French Insolvency Law for Expatriates

 
French Insolvency Law for Expatriates

100 eurosWhen a business is facing financial difficulties, possibly leading to insolvency, safeguard (sauvegarde), rehabilitation (redressement judiciaire) or liquidation (liquidation judiciaire), French law provides a stay of proceeding that prevents creditors taking legal action to recover debts outstanding. It is often thought by the creditors at that stage that there is little hope of being paid.

Whilst the chances of recovering a sizeable portion of the debt can be small in the context of a liquidation, in rehabilitation or safeguard procedures the objective is to restructure the business under a plan organising the rescheduling of payment, and consequently creditors have improved chances of recovering their debts at the end of the procedure.

It is therefore important for creditors to be able to preserve their rights to be paid at the end of the insolvency by filing what is known as a proof of debt (déclaration de créance) with the appointed court agent.

The formalities laid down are the same for the three types of insolvency procedures.

Opening of Insolvency Procedures and Time Limit for Filing

Creditors have two months from the publication of the insolvency judgment in the French legal gazette (BODACC) to file their proof of debt with the court agent mentioned on the judgment. Creditors domiciled outside France have four months to file.
French law provides that the court agent has an obligation to inform known creditors within 15 days from the date of the judgment. For practical purposes creditors are recommended to file their proof of debt as soon as they are informed of the insolvency and not to wait for a possible letter from the court agent.

The proof will be time-barred if it is not made within the time limit unless the insolvency judge rules otherwise, where it is established that the creditor is not responsible for the failure in declaring the debt or that the debtor voluntarily concealed the debt.

Form of the Declaration

All debts incurred before the insolvency must be declared except employees’ wages or maintenance payments. Debts incurred after the onset of the insolvency must also be declared if they cannot be paid when due.

The declaration is not subject to any particular formalism. It can be made by the creditor or by an appointed agent or proxy.

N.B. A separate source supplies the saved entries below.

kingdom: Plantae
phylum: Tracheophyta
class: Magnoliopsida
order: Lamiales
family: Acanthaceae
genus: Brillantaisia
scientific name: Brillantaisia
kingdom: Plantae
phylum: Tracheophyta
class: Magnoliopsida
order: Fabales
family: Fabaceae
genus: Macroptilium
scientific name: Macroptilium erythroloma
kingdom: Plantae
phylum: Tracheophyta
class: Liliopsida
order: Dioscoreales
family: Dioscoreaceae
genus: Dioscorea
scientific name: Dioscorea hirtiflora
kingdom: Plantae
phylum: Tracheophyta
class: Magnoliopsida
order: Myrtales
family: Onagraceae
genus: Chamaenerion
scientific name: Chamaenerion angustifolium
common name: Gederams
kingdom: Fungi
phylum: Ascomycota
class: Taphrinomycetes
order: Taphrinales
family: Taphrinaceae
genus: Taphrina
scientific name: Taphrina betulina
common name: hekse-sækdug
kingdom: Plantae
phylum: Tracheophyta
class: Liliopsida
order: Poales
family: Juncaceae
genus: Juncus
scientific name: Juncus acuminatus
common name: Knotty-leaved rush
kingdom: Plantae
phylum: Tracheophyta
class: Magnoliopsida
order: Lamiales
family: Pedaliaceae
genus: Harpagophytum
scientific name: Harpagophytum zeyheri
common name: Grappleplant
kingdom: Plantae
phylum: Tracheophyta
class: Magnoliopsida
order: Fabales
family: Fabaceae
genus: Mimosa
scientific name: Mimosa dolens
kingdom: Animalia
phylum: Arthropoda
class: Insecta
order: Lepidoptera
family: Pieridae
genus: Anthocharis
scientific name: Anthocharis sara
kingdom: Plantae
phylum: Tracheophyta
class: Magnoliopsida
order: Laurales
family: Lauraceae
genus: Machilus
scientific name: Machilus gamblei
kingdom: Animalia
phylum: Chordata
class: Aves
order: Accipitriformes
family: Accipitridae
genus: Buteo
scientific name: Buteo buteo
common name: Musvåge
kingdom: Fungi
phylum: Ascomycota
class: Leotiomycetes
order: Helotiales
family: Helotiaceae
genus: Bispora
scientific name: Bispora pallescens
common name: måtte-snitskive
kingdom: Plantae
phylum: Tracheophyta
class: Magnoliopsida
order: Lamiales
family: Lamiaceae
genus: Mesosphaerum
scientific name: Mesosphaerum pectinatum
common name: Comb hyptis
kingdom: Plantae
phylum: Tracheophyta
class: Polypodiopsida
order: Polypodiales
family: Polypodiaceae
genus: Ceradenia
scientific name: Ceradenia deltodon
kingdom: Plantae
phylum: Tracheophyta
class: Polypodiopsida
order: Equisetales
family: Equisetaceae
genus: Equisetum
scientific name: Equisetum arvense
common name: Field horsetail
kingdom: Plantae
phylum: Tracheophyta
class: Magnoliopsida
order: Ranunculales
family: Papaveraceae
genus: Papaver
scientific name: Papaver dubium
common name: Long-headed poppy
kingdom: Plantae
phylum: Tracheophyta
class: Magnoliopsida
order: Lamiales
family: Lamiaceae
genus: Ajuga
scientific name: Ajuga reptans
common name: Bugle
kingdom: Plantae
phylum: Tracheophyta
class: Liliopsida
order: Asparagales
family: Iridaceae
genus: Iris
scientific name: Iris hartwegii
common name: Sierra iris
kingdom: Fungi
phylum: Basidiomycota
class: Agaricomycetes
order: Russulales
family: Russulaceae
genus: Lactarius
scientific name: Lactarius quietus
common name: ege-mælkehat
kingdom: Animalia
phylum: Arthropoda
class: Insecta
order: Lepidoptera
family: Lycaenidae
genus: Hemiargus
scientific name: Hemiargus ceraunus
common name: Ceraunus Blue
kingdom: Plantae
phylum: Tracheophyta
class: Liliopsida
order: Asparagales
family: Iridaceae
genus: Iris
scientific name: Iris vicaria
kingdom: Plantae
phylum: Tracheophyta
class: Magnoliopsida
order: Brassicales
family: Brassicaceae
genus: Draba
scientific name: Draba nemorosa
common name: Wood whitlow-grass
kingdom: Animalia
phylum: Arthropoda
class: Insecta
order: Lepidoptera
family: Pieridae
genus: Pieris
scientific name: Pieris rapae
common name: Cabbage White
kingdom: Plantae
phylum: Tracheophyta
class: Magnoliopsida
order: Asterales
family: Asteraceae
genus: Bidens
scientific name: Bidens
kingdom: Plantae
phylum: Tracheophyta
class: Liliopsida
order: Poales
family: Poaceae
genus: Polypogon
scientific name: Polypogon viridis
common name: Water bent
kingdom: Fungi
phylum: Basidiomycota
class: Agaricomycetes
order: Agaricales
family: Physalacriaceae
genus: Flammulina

If the creditor is a corporate body, the declaration must be made by its authorised signatory. Agents or proxies must have a power of attorney or a delegation of authority.

The declaration must contain the details of the creditor and if necessary the name of the proxy or agent. In addition, it must mention the amount of the debt, any security held and if the debt is due, or if not when it is due, as well as the rules for calculating interest. Debts in foreign currencies must be converted into Euros.

Once the time limit for declaration has expired, the debts declared will be verified by the court agent and the debtor before being submitted to the Court for approval. The creditor will receive a certificate confirming that the debts are final. The creditors will then have a right to a share in the net proceeds, if any, at the end of the insolvency procedure.